I also wouldn't necessarily mind breaking/removing PhabricatorEmojiRemarkupRule since I think working in a familiar way is more important than actually working exactly like GitHub/Slack (it's probably rare that anyone is copy/pasting text from them?), in favor of the autocomplete and saying "you can install it as an extension if you had a million :+1:s", but if we did want to do this we should give the suggester some time to stabilize first. Presumably once the suggester ships almost no one will be typing new :cat: codes anyway.

I was considering allowing you to extend :partyparrot: as an inline macro.

Yeah, if we actually want to do stickers -- as distinct from emoji -- I think our options for editing are just the other two things:

  • Insert some kind of text, like :sticker:.
  • Make everything contentEditable, although it still needs to boil down to :sticker: internally because of stuff like the API, plain text email, etc.

I don't think there's any technical reason not do to that, but maybe the best way forward would be:

  • Pick something other than :cat:, like, uh, &cat&? That's awful but I'm not sure if we can get away with (cat) without tons of annoyance. Maybe if it's just a remarkup button, not an autocomplete? Since I'm going to trigger an autocomplete on ( 50 million times every day when typing normal text. Or maybe [cat] or {cat} would be alright.
  • Then it doesn't conflict with emoji and you can autocomplete for it separately, maybe?
  • Seems kind of weird to me to have macros and stickers as two different things, since you could already do stickers by creating macros for them, except that they won't render inline. But inline macros/stickers probably look awful? Like, if you type "It's (partyparrot) time" that line is going to end up with a weird line-height and look awful, I think? Do other sticker systems let you put things inline?
  • If stickers can't be inline, we can just extend Macro to support stickers, using the opposite of the strategy for Tokens discussed in T11217 (tokens would be going from code-only to code + data, macros would be going from data-only to code + data).
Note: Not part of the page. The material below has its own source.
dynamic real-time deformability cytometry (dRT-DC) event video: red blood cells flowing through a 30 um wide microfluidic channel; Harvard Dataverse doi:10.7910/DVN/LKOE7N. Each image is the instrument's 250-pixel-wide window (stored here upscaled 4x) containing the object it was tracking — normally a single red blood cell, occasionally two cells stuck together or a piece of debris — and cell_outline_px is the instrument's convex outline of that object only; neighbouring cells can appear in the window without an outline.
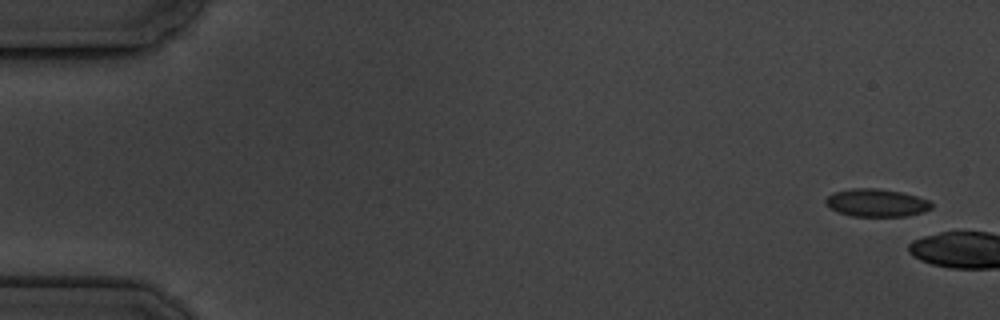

And then we get into the whole "can you award emoji, macros, tokens, and stickers to a comment?" thing.

Maybe we do this:

  • Macro gets the reverse-tokens treatment and becomes code + data, so we can have data-defined macro packs, including sticker packs (but they could also include "best ship-it-quick gifs" or whatever -- they're just a collection of valid macros, not necessarily all small ones).
  • Macros and stickers share a namespace, but data-defined packs have a prefix. Like a fox sticker pack might define macros called fox/sleep, fox/happy, whatever. Normal macros can't, so they won't conflict.
  • You can autocomplete macros and stickers with $ (for "$ticker"?), but it just inserts "newline, sticker {{{ shipitquick }}}, newline" or something when you autocomplete it.
  • Some day there's a fancier mouse-driven tabbed selector dialog thing, too.

Then emoticons (like ":)") don't convert into stickers, but they don't convert in Messenger either, and would look bad inline (I think?) so this seems fine?

what does twitch do? Slack lets you intermix stickers / emoji

Well I guess Slack they are "custom emoji", that's all I was thinking of.

chad edited edge metadata.
chad marked an inline comment as done.
  • move file, add back old emoji

sorry I was shopping at the grocery store you know like for food

This revision is now accepted and ready to land.Jan 24 2017, 9:11 PM
This revision was automatically updated to reflect the committed changes.